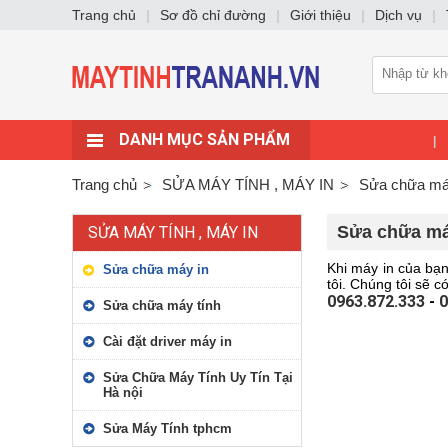
Trang chủ
|
Sơ đồ chỉ đường
|
Giới thiệu
|
Dịch vụ
|
DANH MỤC SẢN PHẨM
|
Trang chủ
SỬA MÁY TÍNH , MÁY IN
Sửa chữa má
Sửa chữa máy
SỬA MÁY TÍNH , MÁY IN
Khi máy in của bạn
Sửa chữa máy in
tôi. Chúng tôi sẽ c
0963.872.333
-
0
Sửa chữa máy tính
Cài đặt driver máy in
Sửa Chữa Máy Tính Uy Tín Tại
Hà nội
Sửa Máy Tính tphcm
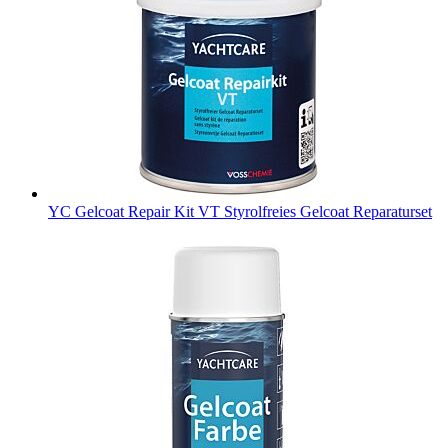
YC Gelcoat Repair Kit VT
Styrolfreies Gelcoat Reparaturset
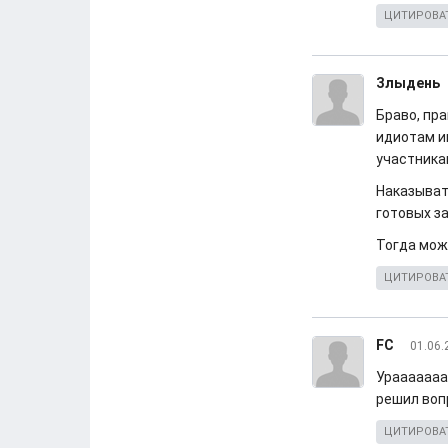
ЦИТИРОВА
Злыдень
Браво, пр
идиотам и
участника
Наказыват
готовых за
Тогда мож
ЦИТИРОВА
FC
01.06.
Урааааааа
решил вопр
ЦИТИРОВА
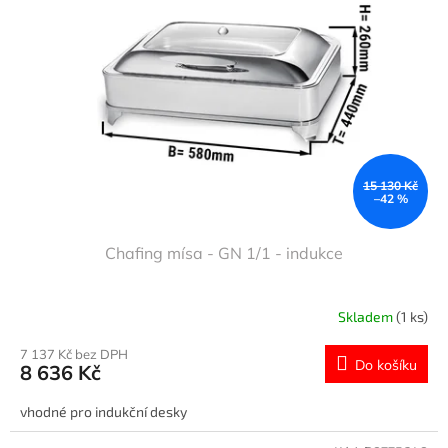
s
u
p
k
r
t
o
ů
d
u
k
t
ů
15 130 Kč
–42 %
Chafing mísa - GN 1/1 - indukce
Skladem
(1 ks)
7 137 Kč bez DPH
Do košíku
8 636 Kč
vhodné pro indukční desky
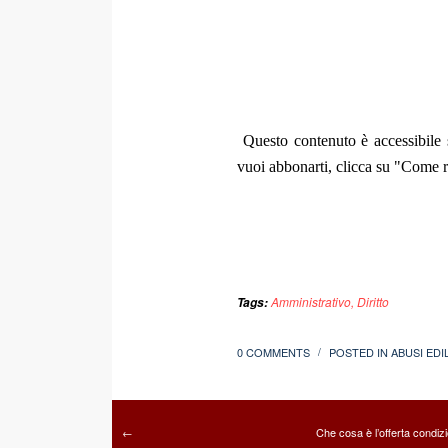
Questo contenuto è accessibile s
vuoi abbonarti, clicca su "Come re
Amministrativo
,
Diritto
Tags:
0 COMMENTS
POSTED IN
ABUSI EDIL
/
Che cosa è l’offerta condiz
←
· · · · · · ·
Please copy the data above exactly; the pictures do not belong in the copy.

### EXERCISE OUTPUT
Trang chủ
|
Sơ đồ chỉ đường
|
Giới thiệu
|
Dịch vụ
|
DANH MỤC SẢN PHẨM
|
Trang chủ
SỬA MÁY TÍNH , MÁY IN
Sửa chữa má
Sửa chữa máy
SỬA MÁY TÍNH , MÁY IN
Khi máy in của bạn
Sửa chữa máy in
tôi. Chúng tôi sẽ c
0963.872.333
-
0
Sửa chữa máy tính
Cài đặt driver máy in
Sửa Chữa Máy Tính Uy Tín Tại
Hà nội
Sửa Máy Tính tphcm
YC Gelcoat Repair Kit VT
Styrolfreies Gelcoat Reparaturset
ЦИТИРОВА
Злыдень
Браво, пр
идиотам и
участника
Наказыват
готовых за
Тогда мож
ЦИТИРОВА
FC
01.06.
Урааааааа
решил вопр
ЦИТИРОВА
s
u
p
k
r
t
o
ů
d
u
k
t
ů
15 130 Kč
–42 %
Chafing mísa - GN 1/1 - indukce
Skladem
(1 ks)
7 137 Kč bez DPH
Do košíku
8 636 Kč
vhodné pro indukční desky
Questo contenuto è accessibile s
vuoi abbonarti, clicca su "Come re
Amministrativo
,
Diritto
Tags:
0 COMMENTS
POSTED IN
ABUSI EDIL
/
Che cosa è l’offerta condiz
←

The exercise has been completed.